In Harry Potter, Voldemort is the threat that is creating the problem. He is also the main source of resistance that is creating the complications and crises, and the need for climactic actions to resolve the crises whenever Harry attempts to solve the problems Voldemort is creating. In The Silence of the Lambs, the serial killer, Buffalo Bill, is the threat that’s causing the problem and also the main source of resistance that is creating the classical structure when Jody Foster tries to track him down. In The Lord of the Rings, Sauron is the threat that is causing the problem and is also the main source of resistance that creates the complications, crises, etc. when Frodo and his Fellowship of the Ring try to solve that problem by destroying the Ring of Power.

Aristotle’s classical structure, which is the dominant feature of this structure, can stand alone. All of the structures you might find in the act are already built into the problem solving action that encounters resistance, namely: conflict, complications, crises (turning points) a climax and a resolution. It is, in fact, the structure of any problem solving action (real or fiction) that encounters resistance. From there, the natural thing to do is divide the principal, problem solving action into chapters or scenes, which are the ideal units of action to reveal these larger, essential actions.

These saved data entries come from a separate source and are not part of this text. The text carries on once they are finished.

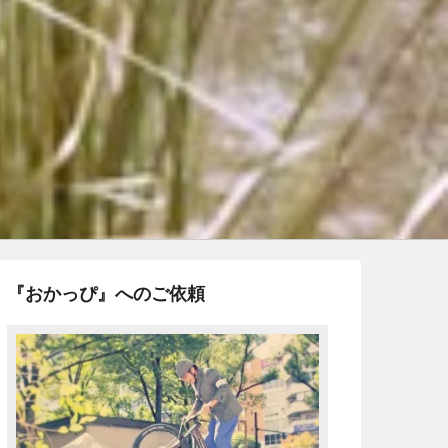
『おかっぴ』へのご依頼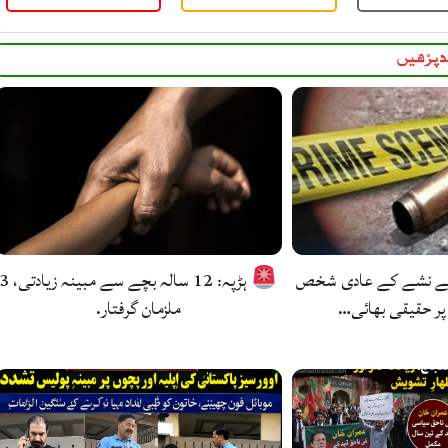
 پڑھیں
کے نشے کے عادی شخص
ہڑپہ: 12 سالہ بچے سے مبینہ زیادتی
پر حقیقی بھائی…
ملزمان گرفتار.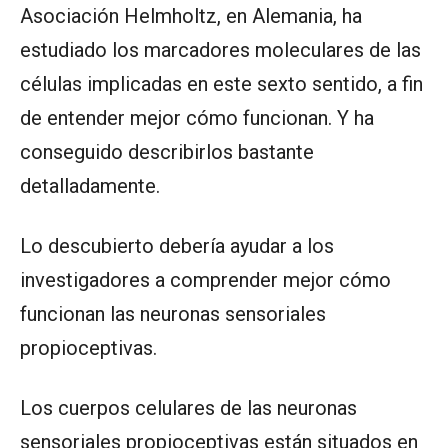
Asociación Helmholtz, en Alemania, ha
estudiado los marcadores moleculares de las
células implicadas en este sexto sentido, a fin
de entender mejor cómo funcionan. Y ha
conseguido describirlos bastante
detalladamente.
Lo descubierto debería ayudar a los
investigadores a comprender mejor cómo
funcionan las neuronas sensoriales
propioceptivas.
Los cuerpos celulares de las neuronas
sensoriales propioceptivas están situados en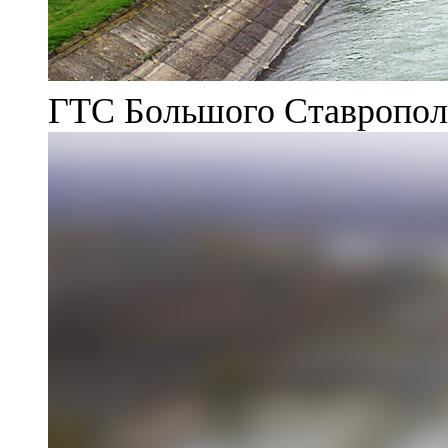
ГТС Большого Ставрополь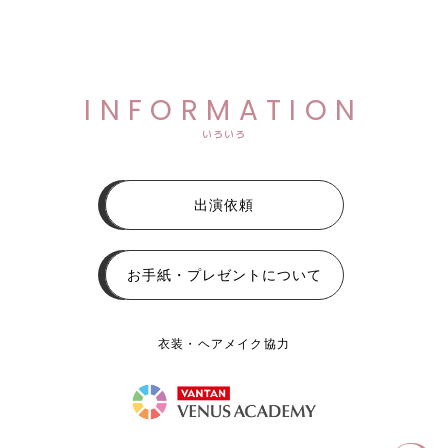
INFORMATION
いろいろ
出演依頼
お手紙・プレゼントについて
衣装・ヘアメイク協力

After the story is created, of course, you can divide the action into any number of parts that you like, but it’s counterproductive to think in those terms at the story’s inception. In other words, it’s better not to be using act structure to lay out or create the story.

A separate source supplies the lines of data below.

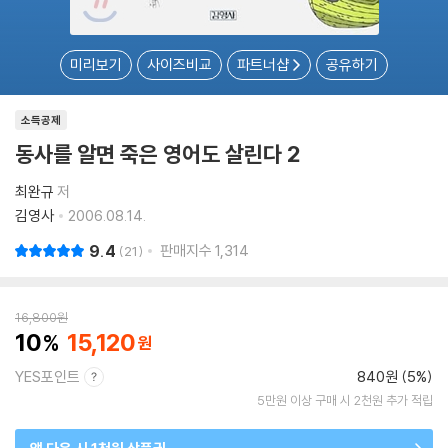
미리보기
사이즈비교
파트너샵
공유하기
소득공제
동사를 알면 죽은 영어도 살린다 2
최완규
저
김영사
2006.08.14.
9.4
판매지수
1,314
21
16,800
원
10
15,120
YES포인트
840원 (5%)
5만원 이상 구매 시 2천원 추가 적립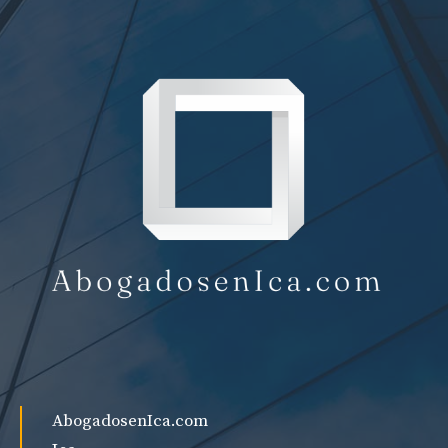
AbogadosenIca.com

However, if you need to use the three act structure because you’re pitching an idea to someone who only speaks that language, then follow Aristotle and translate the idea of three acts into a beginning, a middle, and an end and you’ll be able to communicate with them. Then, if you’re asked: what is the first act? Tell them how the story begins (which is really what they want to know) and make it as intriguing as possible. If asked: what is the second act? Tell them what’s happening in the middle of the story (which includes the main crisis of the dominant plot) and make it as stressful as possible. If asked about the third act, tell them what the climax of the story is (and make that as exciting as possible) – and finally how the story is resolved – and make that as satisfying as possible.

To conclude, what I’m basically saying is this: when you’re creating a story, you should put aside the archaic notion of three acts and focus on the natural structures surrounding the problem, which is the central event and heart of your story.